TL;DR. On July 24, 2026, Mastercard’s revised franchise standards take effect. When specific signals appear, acquirers and payment facilitators will have to investigate a merchant within 72 hours. If scam activity is confirmed, Mastercard and Maestro processing stops immediately. The rules apply globally (except Jordan) to every card-not-present merchant, with stricter thresholds for any business with less than six months of Mastercard acceptance history. For high-growth mid-market ecommerce businesses, the operational risk is not getting accused of running a scam. It is getting caught in a signal pattern that resembles one. The highest-risk pattern is being new.

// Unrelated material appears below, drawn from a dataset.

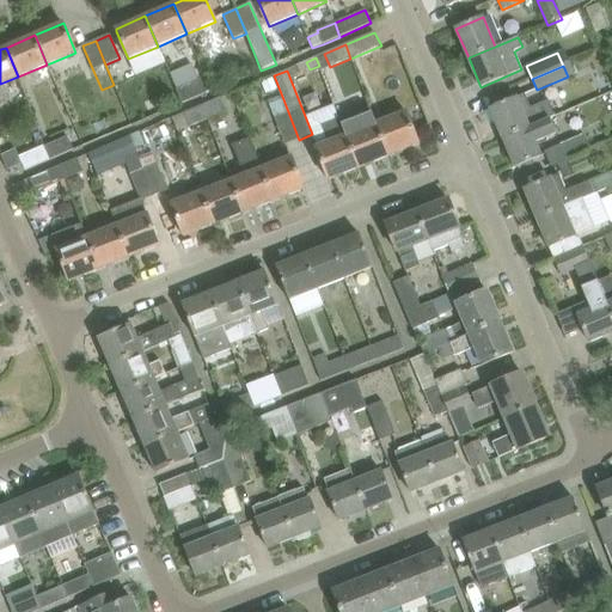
[(208,93),(202,79),(176,90),(181,104),(208,93)]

The fast-moving merchant is not the target of this rule. The fast-moving merchant is the one most likely to be measured against it.
What is Mastercard’s scam merchant monitoring program?
Mastercard is revising the franchise standards that govern how acquirers and payment service providers manage merchant risk. The change is part of a broader strategy the company calls Merchant Trust Services, announced May 19, 2026. The strategy combines network-level intelligence, identity capabilities, and real-time analytics with two specific new mechanisms:
- A 72-hour investigation requirement for acquirers and payment facilitators when a merchant trips defined warning signals. If scam activity is confirmed, Mastercard and Maestro authorization and clearing must be blocked immediately.
- A Merchant Scam & Risk Indicator (MSRI) that gives issuers merchant-risk signals at the point of authorization. MSRI launches first in Europe and the United States, with global expansion planned within the year.
The rule change is what merchants directly experience. MSRI is what issuers use, and it shapes the upstream signals that may eventually trigger an investigation against a merchant.
In Mastercard’s own words from the announcement: “Starting in July, Mastercard is compressing the window between suspicious signals and enforcement by requiring acquirers and payment facilitators to actively monitor merchant behavior and to initiate an investigation within 72 hours when potential scam activity hits a certain risk threshold.”
When does it take effect?
July 24, 2026. That is two months from now if you are reading this near the publication date. For high-growth mid-market merchants (particularly those who have changed acquirers, entered new markets, or launched new entities in the last six months), the runway to operationalize the change is shorter than it looks.
Who does the program apply to?
The program is broad. The intensity of monitoring is what varies.
| Dimension | Scope |
|---|---|
| Geographic scope | Global, except Jordan |
| Merchant types | All card-not-present (CNP) merchants |
| Operational scope | Acquirers and payment facilitators conduct the investigations; merchants and sponsored merchants are subject to monitoring |
| New vs. established merchant | Merchants with less than six months of Mastercard acceptance history face additional, stricter triggers |
That “less than six months” line matters more than it sounds. A high-growth business that opens a new acquiring relationship, switches payment service providers, or launches a new legal entity in a new market starts a new six-month clock against that acquirer’s Mastercard portfolio. Growth and new-merchant status often arrive together.
What triggers a 72-hour investigation?
Four trigger categories. Each is signal-based, not intent-based, which means a legitimate business can match the criteria.
Trigger 1: Sharp authorization approval rate drop
Applies to: all CNP merchants.
The investigation duty begins when either of these conditions is met over a 72-hour period in which the merchant processes at least 25 purchase transactions:
- Authorization approval rate drops by at least 50 percentage points (for example, 95% to 45%), or
- Authorization approval rate falls below 30%.
Excluded: drops caused by BIN attacks and system issues at the acquirer or service provider level.
The intuition: a healthy, established business has stable approval rates. A sudden collapse usually means issuers have started declining the merchant’s traffic because something looks wrong to them. The trigger is calibrated to catch that issuer-side reaction quickly, before chargebacks pile up.
Trigger 2: Mastercard GRIP letter
Applies to: all CNP merchants.
When Mastercard’s Global Rules Investigation Program (GRIP) sends the acquirer a letter linking a merchant account to suspected scam activity, the investigation duty begins automatically. A GRIP letter means Mastercard’s own intelligence systems have flagged a concern; the acquirer’s job is to chase it down.
Trigger 3: New-merchant fraud signals
Applies to: merchants with six months or less of Mastercard acceptance history.
Any one of the following three conditions starts the 72-hour investigation duty:
- Multiple issuer fraud reports. At least two different issuers report one or more transactions as fraud reason code 56 (Manipulation of Cardholder).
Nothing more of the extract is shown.